[Start of section]

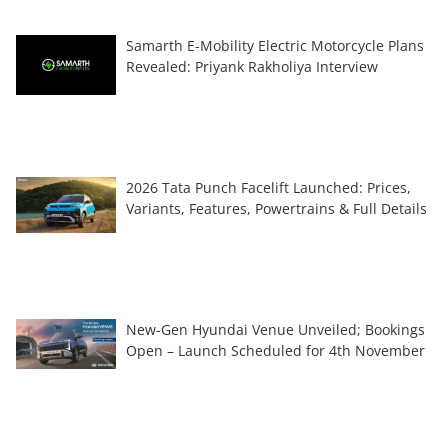
Samarth E-Mobility Electric Motorcycle Plans
Revealed: Priyank Rakholiya Interview
2026 Tata Punch Facelift Launched: Prices,
Variants, Features, Powertrains & Full Details
New-Gen Hyundai Venue Unveiled; Bookings
Open – Launch Scheduled for 4th November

[End of section]

Could you print the whole listing again, exactly, leaving the pictures out?

Samarth E-Mobility Electric Motorcycle Plans
Revealed: Priyank Rakholiya Interview
2026 Tata Punch Facelift Launched: Prices,
Variants, Features, Powertrains & Full Details
New-Gen Hyundai Venue Unveiled; Bookings
Open – Launch Scheduled for 4th November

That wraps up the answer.